The patient may be given a medication through an intravenous (IV) called adenosine, which causes a strong flushing sensation that lasts about 30 seconds.  In some cases the medication is given more than once.  Patients frequently ask about the potential consequences of staying in the tachycardia for prolonged periods of time, for example, many hours.  For many patients, there may be a significant decrease in the ability of the heart to pump blood throughout the body during the episode of SVT.  The consequences of decreased blood being pumped through the body will vary based on the patient’s overall condition, their degree of hydration, and specific medical conditions such as heart disease.

Some patients may experience impairment of kidney function. Patients with artery problems of the heart could have a heart attack.   Patients should discuss their physician an appropriate time to call 911 if the SVT does not stop on its own. Frequently, 30 minutes is a reasonable time period but in some patients with other heart problems, it may be a shorter period of time.

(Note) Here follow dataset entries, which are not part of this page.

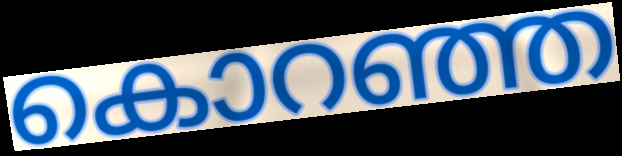
കൊറഞ്ഞ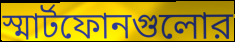
স্মার্টফোনগুলোরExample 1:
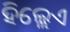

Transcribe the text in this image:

ହିଲ୍ଲେଏ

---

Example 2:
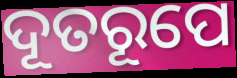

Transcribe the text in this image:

ଦୂତରୂପେ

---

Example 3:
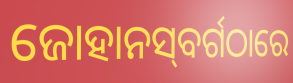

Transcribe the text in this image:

ଜୋହାନସ୍‌ବର୍ଗଠାରେ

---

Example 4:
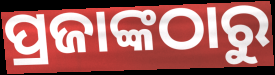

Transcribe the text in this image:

ପ୍ରଜାଙ୍କଠାରୁ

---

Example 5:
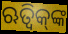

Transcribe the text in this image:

ଋତ୍ୱିକ୍‌ଙ୍କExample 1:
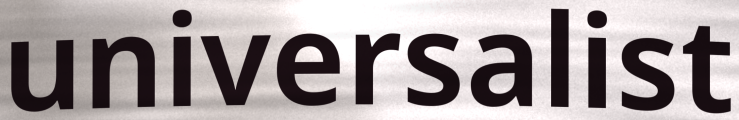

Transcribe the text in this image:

universalist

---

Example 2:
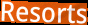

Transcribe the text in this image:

Resorts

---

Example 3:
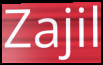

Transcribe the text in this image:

Zajil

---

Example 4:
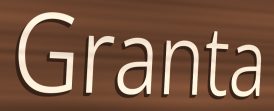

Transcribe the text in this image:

Granta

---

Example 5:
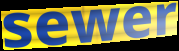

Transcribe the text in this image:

sewerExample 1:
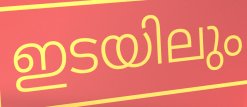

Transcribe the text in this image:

ഇടയിലും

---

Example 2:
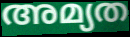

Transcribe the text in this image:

അമ്യത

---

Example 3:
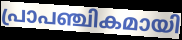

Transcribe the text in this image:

പ്രാപഞ്ചികമായി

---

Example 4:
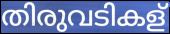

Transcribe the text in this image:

തിരുവടികള്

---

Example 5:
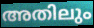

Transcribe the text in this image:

അതിലുംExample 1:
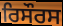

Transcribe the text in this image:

ਰਿਸੌਰਸ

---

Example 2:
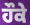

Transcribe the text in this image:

ਹੌਕੇ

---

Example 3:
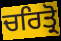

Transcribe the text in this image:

ਚਰਿਤ੍ਰੋ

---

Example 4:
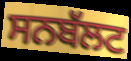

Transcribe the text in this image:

ਸਨਬੱਲਟ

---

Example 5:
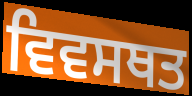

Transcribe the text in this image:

ਵਿਵਸਥਤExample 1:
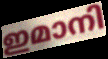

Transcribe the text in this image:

ഇമാനി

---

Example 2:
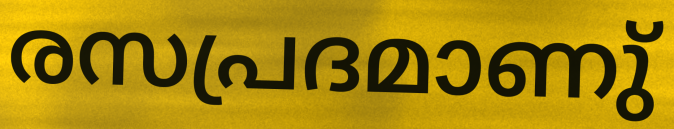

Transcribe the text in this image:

രസപ്രദമാണു്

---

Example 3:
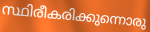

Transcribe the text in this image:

സ്ഥിരീകരിക്കുന്നൊരു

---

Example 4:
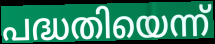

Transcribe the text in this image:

പദ്ധതിയെന്ന്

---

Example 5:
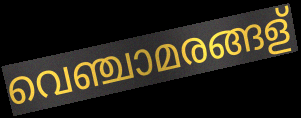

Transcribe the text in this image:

വെഞ്ചാമരങ്ങള്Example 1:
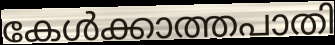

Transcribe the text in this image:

കേൾക്കാത്തപാതി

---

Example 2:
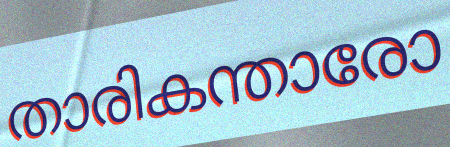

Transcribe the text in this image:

താരികന്താരോ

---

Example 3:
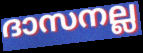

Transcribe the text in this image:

ദാസനല്ല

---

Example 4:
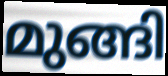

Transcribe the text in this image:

മുങ്ങി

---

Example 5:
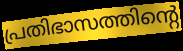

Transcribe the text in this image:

പ്രതിഭാസത്തിന്റെ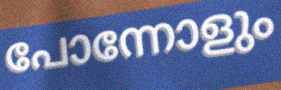
പോന്നോളുംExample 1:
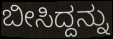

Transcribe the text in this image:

ಬೀಸಿದ್ದನ್ನು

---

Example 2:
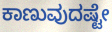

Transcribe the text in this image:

ಕಾಣುವುದಷ್ಟೇ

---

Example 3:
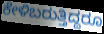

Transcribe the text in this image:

ಕೇಳಿಬರುತ್ತಿದ್ದರೂ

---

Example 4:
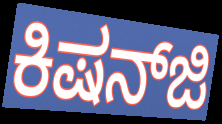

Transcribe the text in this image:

ಕಿಷನ್‌ಜಿ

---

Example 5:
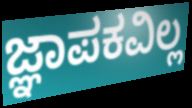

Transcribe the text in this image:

ಜ್ಞಾಪಕವಿಲ್ಲ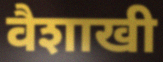
वैशाखीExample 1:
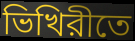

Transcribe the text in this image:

ভিখিরীতে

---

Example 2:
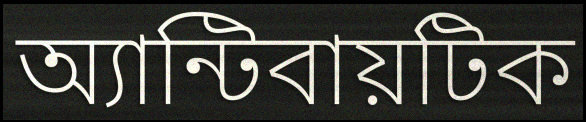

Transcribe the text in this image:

অ্যান্টিবায়টিক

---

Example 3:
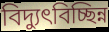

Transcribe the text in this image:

বিদ্যুৎবিচ্ছিন্ন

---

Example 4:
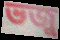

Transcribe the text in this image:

ভজু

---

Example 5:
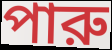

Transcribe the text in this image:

পারু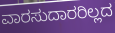
ವಾರಸುದಾರರಿಲ್ಲದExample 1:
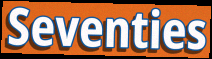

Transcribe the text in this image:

Seventies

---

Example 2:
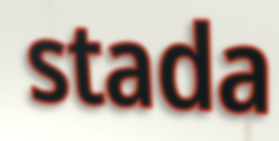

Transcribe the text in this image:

stada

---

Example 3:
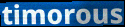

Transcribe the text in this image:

timorous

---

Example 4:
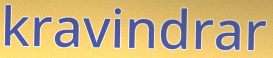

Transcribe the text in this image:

kravindrar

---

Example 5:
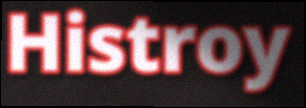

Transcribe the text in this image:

Histroy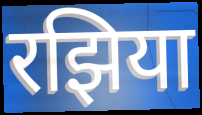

Most patients with SVT do not have any other significant problems of the heart. However, there are a number of heart conditions and medical conditions that are associated with SVTs particularly the ones called atrial tachycardias.  Patients who are born with specific heart conditions, called congenital heart disease, prior heart surgery, or with heart valve problems are more likely to have these arrhythmias.

Other treatments of supraventricular tachycardias:

Most patients with supraventricular tachycardia that are felt to require daily treatment with medications are given the option of either having a catheter ablation or receiving daily medications.  For patients previously not treated with medications, either option is reasonable as a first choice.   The choice is largely left to patient preference.  Some patients may prefer to be treated with medications while other patients may prefer a procedure.  For patients for whom one or more medications have been tried but supraventricular tachycardias still recur, options include increasing the dose of the medications, trying a different medication, combining two or more medications, or proceeding with catheter ablation.